At a talk given by The Dalai Lama in a crowded meeting room at the monastery in Dharamsala. Dozens of crimson-robed monks knelt on one side of the room, heads near the floor, peering up at their leader. Tibetan refugees recently escaped from Tibet comprised the rest of the audience, many of them in their best clothes, many of them weeping. "It has been an extremely difficult time for Tibetans," he told them. "Even so, in these difficult times, you must not lose hope. Never lose faith in the truth. In the end, everything will be all right." Later, as he greeted them individually, some were overcome with emotion and sagged to the floor.

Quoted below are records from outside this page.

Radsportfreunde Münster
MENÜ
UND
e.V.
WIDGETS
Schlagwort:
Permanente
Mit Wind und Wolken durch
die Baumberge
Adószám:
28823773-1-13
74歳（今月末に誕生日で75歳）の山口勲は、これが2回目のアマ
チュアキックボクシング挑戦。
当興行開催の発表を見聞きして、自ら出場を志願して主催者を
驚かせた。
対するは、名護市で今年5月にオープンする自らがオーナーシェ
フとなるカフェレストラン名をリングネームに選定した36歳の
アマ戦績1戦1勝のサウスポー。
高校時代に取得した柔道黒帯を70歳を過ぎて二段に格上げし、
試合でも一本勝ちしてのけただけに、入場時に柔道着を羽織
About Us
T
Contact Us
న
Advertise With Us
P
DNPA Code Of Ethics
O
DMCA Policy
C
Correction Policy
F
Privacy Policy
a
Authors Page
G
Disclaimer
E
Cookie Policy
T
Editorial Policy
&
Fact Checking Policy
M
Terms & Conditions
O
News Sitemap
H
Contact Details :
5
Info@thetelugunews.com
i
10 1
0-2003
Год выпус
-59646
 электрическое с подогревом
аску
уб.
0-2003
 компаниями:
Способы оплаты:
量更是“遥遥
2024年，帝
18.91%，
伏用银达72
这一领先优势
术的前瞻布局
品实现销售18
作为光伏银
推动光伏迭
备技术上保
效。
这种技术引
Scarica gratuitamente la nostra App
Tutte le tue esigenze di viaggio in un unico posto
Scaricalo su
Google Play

In another scene, a young monk who had traveled a great distance to see The Dalai Lama wept copiously upon meeting him. The Dalai Lama pulled the boy's head to his chest and patted him, saying, "There, there." Later, as the monk knelt at his side, the holy man rubbed first the boy's ear and then his head as if he were a favored nephew. An aide said, "This is very common. Ordinary people look up to him with tremendous hope and inspiration, expectation and reverence. When they come face to face with him, there is huge emotion, and he tries to respond to that. He is extremely giving. He is always trying to do things that benefit Tibetans in a real way, whether it's rebuilding monasteries, starting schools or providing housing or health care. And that can translate into a very powerful exchange."